WORK TASK: Could you repeat every record below exactly, leaving out the pictures?

Collected data:
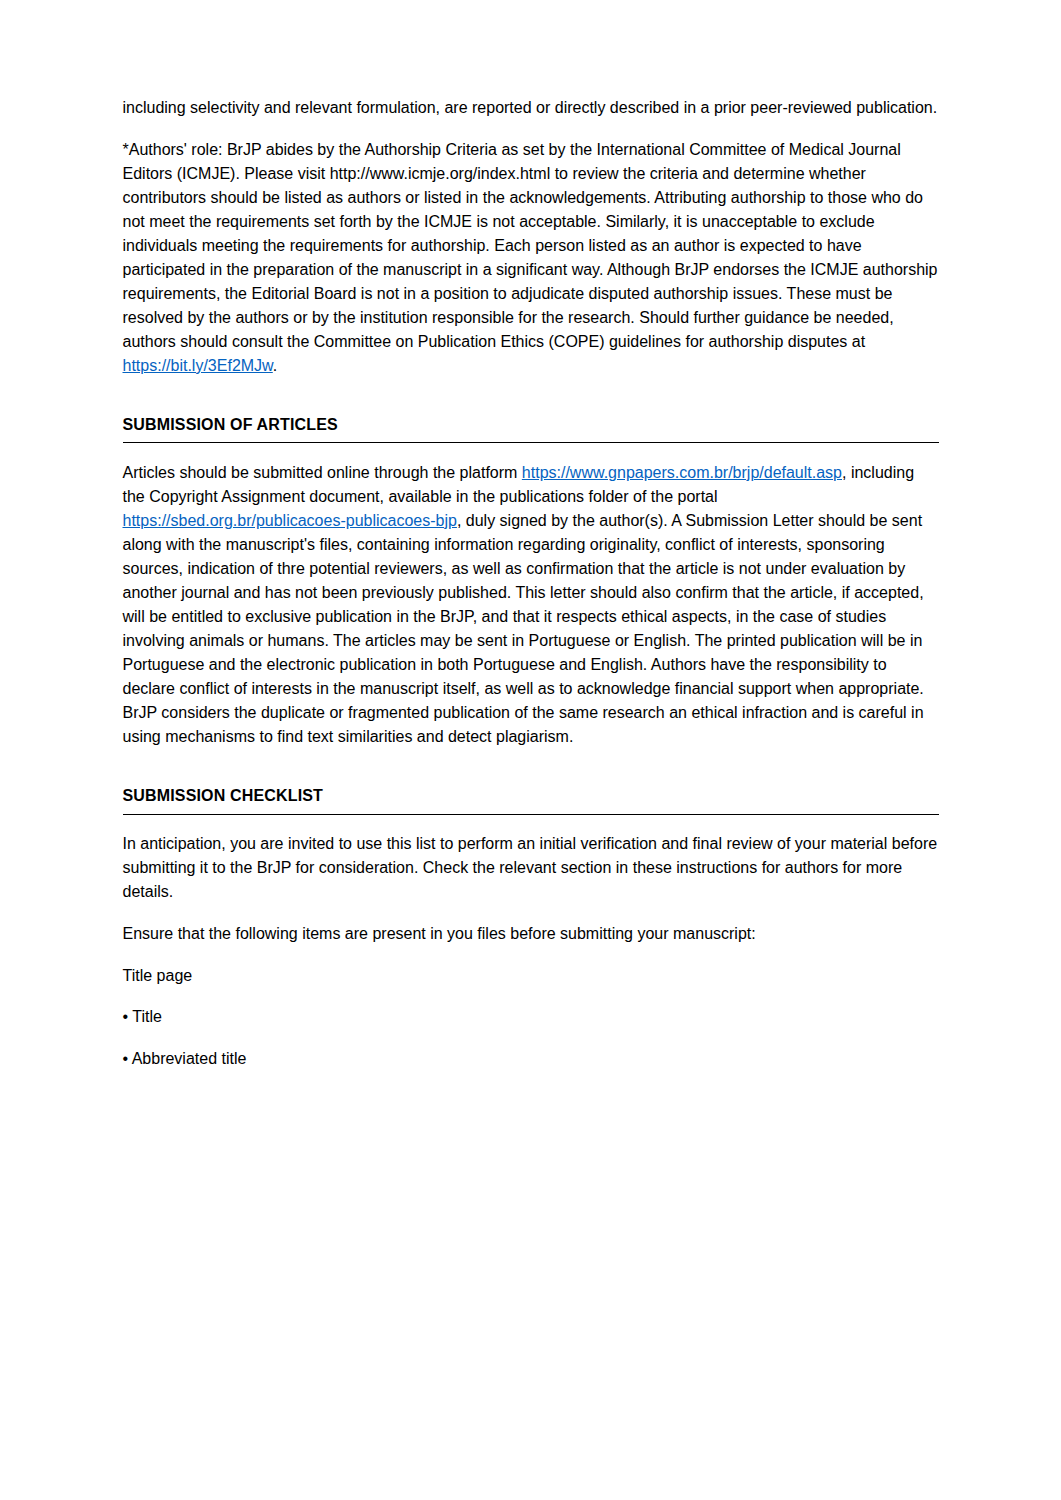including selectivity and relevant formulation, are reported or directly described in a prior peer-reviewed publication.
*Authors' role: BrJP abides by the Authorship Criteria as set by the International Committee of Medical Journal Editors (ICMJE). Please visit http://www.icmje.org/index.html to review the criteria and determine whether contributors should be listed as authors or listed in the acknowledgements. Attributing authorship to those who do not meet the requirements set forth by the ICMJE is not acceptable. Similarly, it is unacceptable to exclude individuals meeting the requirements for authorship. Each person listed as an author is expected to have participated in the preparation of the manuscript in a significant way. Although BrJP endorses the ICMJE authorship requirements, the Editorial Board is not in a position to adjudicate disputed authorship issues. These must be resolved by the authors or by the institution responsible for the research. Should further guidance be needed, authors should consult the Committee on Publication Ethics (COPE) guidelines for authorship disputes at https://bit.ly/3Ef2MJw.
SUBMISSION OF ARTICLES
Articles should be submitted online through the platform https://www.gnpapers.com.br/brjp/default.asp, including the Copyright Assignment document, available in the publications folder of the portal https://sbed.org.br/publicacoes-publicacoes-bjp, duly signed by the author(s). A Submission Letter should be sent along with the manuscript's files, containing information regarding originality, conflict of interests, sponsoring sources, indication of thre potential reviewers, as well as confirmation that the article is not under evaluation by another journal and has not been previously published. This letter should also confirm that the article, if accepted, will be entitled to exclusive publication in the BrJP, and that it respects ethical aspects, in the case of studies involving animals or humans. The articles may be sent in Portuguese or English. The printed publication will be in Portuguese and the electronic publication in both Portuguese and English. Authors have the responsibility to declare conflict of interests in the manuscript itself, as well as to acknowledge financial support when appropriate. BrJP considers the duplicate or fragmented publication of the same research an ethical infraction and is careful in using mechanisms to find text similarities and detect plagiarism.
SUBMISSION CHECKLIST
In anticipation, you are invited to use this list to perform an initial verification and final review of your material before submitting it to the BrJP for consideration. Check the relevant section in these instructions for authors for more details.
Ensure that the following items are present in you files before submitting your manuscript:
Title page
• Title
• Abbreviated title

WRITTEN REPLY:
including selectivity and relevant formulation, are reported or directly described in a prior peer-reviewed publication.
*Authors' role: BrJP abides by the Authorship Criteria as set by the International Committee of Medical Journal Editors (ICMJE). Please visit http://www.icmje.org/index.html to review the criteria and determine whether contributors should be listed as authors or listed in the acknowledgements. Attributing authorship to those who do not meet the requirements set forth by the ICMJE is not acceptable. Similarly, it is unacceptable to exclude individuals meeting the requirements for authorship. Each person listed as an author is expected to have participated in the preparation of the manuscript in a significant way. Although BrJP endorses the ICMJE authorship requirements, the Editorial Board is not in a position to adjudicate disputed authorship issues. These must be resolved by the authors or by the institution responsible for the research. Should further guidance be needed, authors should consult the Committee on Publication Ethics (COPE) guidelines for authorship disputes at https://bit.ly/3Ef2MJw.
SUBMISSION OF ARTICLES
Articles should be submitted online through the platform https://www.gnpapers.com.br/brjp/default.asp, including the Copyright Assignment document, available in the publications folder of the portal https://sbed.org.br/publicacoes-publicacoes-bjp, duly signed by the author(s). A Submission Letter should be sent along with the manuscript's files, containing information regarding originality, conflict of interests, sponsoring sources, indication of thre potential reviewers, as well as confirmation that the article is not under evaluation by another journal and has not been previously published. This letter should also confirm that the article, if accepted, will be entitled to exclusive publication in the BrJP, and that it respects ethical aspects, in the case of studies involving animals or humans. The articles may be sent in Portuguese or English. The printed publication will be in Portuguese and the electronic publication in both Portuguese and English. Authors have the responsibility to declare conflict of interests in the manuscript itself, as well as to acknowledge financial support when appropriate. BrJP considers the duplicate or fragmented publication of the same research an ethical infraction and is careful in using mechanisms to find text similarities and detect plagiarism.
SUBMISSION CHECKLIST
In anticipation, you are invited to use this list to perform an initial verification and final review of your material before submitting it to the BrJP for consideration. Check the relevant section in these instructions for authors for more details.
Ensure that the following items are present in you files before submitting your manuscript:
Title page
• Title
• Abbreviated title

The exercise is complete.